It was unintentional.

That is the word from officials at the site of a dynamite blast in Bracebridge.

There were no injuries from the explosion, which reverberated through the downtown area. Five homes on Kimberly Ave received heavy damage and there are reports of damaged homes on nearby Ontario street as well.

Kimberly Avenue South, which runs parallel to the busy Manitoba Street in downtown, has been under construction between Quebec and Ontario streets for approximately three months according to residents.

An official with the District of Muskoka confirmed to that the blast was unintentional, explaining the hole had not been prepared for the blast when there was a detonation of the dynamite.

Several eyewitnesses reported hearing a warning horn prior to the explosion.
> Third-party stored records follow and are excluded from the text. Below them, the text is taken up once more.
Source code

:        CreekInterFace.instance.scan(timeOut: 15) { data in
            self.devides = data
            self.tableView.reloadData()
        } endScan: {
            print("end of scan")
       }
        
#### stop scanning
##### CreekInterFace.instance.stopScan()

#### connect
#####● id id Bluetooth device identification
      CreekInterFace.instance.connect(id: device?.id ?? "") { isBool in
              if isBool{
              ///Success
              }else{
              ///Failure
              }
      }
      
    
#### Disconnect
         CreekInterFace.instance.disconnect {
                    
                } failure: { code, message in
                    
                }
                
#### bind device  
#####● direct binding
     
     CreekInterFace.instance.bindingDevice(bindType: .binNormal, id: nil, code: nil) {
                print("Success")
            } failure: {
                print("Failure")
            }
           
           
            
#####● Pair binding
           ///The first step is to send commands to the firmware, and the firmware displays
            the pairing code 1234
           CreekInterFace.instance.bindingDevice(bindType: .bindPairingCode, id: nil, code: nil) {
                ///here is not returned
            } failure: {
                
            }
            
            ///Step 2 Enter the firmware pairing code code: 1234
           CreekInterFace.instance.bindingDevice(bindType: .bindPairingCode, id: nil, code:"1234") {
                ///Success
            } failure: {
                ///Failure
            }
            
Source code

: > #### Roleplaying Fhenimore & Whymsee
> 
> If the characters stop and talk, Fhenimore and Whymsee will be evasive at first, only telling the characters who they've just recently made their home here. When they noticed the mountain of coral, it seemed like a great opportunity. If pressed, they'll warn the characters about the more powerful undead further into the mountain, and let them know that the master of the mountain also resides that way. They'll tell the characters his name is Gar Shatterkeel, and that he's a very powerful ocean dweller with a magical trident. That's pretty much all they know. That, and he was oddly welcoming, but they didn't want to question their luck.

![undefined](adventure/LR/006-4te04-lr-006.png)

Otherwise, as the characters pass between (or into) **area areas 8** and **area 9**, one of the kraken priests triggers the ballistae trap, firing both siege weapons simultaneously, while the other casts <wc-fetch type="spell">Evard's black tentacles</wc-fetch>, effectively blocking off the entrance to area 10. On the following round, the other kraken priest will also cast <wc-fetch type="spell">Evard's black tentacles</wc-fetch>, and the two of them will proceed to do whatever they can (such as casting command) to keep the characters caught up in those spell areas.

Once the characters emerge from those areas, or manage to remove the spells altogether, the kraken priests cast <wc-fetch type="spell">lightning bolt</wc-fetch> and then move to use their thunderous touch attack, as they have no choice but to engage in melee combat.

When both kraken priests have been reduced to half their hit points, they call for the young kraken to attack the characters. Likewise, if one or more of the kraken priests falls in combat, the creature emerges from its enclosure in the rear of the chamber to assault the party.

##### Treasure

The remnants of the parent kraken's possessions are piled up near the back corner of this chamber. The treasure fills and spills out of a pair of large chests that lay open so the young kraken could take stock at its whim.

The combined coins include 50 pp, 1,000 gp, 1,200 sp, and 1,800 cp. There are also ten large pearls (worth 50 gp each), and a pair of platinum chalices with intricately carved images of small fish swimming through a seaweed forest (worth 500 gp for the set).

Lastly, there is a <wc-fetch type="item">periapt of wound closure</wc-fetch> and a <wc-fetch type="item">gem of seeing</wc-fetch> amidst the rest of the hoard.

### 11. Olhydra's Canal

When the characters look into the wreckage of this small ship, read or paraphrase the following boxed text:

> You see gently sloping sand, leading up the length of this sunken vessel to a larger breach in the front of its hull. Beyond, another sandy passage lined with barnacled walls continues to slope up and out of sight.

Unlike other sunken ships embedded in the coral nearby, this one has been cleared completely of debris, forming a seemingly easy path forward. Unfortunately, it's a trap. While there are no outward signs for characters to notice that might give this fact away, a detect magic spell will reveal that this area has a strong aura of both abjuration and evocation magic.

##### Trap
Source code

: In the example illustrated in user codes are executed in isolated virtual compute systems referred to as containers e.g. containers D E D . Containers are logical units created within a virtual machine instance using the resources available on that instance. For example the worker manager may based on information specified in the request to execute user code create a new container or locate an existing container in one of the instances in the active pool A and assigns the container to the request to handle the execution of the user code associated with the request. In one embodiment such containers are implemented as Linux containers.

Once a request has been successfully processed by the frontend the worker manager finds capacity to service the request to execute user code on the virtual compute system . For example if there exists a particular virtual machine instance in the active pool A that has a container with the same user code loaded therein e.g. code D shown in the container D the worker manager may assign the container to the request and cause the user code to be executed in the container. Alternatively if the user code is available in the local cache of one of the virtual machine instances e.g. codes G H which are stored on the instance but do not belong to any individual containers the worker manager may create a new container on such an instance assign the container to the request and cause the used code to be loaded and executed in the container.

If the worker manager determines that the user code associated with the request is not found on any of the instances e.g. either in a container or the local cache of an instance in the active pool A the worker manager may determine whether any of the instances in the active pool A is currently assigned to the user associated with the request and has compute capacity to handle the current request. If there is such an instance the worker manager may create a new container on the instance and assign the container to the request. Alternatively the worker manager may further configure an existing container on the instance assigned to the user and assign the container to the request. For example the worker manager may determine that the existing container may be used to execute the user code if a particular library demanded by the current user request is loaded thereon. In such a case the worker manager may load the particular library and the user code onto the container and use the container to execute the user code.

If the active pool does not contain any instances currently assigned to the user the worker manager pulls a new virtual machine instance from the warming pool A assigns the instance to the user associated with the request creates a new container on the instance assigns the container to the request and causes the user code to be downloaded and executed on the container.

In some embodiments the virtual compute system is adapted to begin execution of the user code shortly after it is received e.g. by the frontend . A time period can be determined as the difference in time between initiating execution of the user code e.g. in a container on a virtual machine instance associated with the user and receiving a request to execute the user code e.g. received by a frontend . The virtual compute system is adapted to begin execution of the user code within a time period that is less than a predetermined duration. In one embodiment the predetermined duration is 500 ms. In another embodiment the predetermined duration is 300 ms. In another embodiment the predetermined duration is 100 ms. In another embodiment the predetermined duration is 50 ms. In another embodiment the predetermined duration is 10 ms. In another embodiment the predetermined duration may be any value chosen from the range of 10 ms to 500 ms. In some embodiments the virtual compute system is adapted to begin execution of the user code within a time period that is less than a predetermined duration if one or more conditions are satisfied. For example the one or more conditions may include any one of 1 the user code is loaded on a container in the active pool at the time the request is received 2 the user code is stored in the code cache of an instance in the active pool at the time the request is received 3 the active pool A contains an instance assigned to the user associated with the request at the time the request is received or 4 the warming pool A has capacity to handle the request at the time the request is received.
Warning horns are blasted to warn people in an area that a blast is about to occur.

Homeowner Patrick Boyer, who lives at 59 Kimberly Street South, directly in front of the explosion, told that he had been worried about the blasting program for some time now.  He says District of Muskoka officials, who are in charge of the project, had not communicated enough with residents about what is happening.

“It was an incomplete understanding of what needs to be done here and complete lack of understanding about where these pipes (that are being replaced) are even located,” said Boyer, a few doors down from his damaged home.

Boyer had voiced his feelings in an article with an online newspaper a few days ago.

Boyer was coming back from a meeting in Huntsville and his wife Elise was at her store Veranda on Manitoba Street when the explosion happened.

Five houses, including Boyer’s, received extensive damage when the blast took out windows, door frames and caused damage inside the homes.

Residents were told they would likely not be able to return to their homes Friday evening.

“The main windows on the main floor are all blasted out, the upstairs and the kitchen windows are all blasted out,” Boyer said. “Based on what my neighbours told me they have a lot of internal damage to their house.”

Fred Jahn, the Commissioner of Engineering and Public Works for the district concedes that Boyer’s complaint about communication carries some weight.

“We need to be doing a better job communicating with residents about these type of projects,” Jahn told “We did have our people earlier this week going door to door to provide the latest information.

Boyer is worried about what he will find when he returns.

“This is a place filled with antiques and fine art and there are paintings in there that have no doubt been hit with flying glass,” said Boyer.

Investigators from the Fire Marshall’s office had arrived on site around 4:45 p.m.

An upset Boyer said, “there is going to be legal action as a result of this.”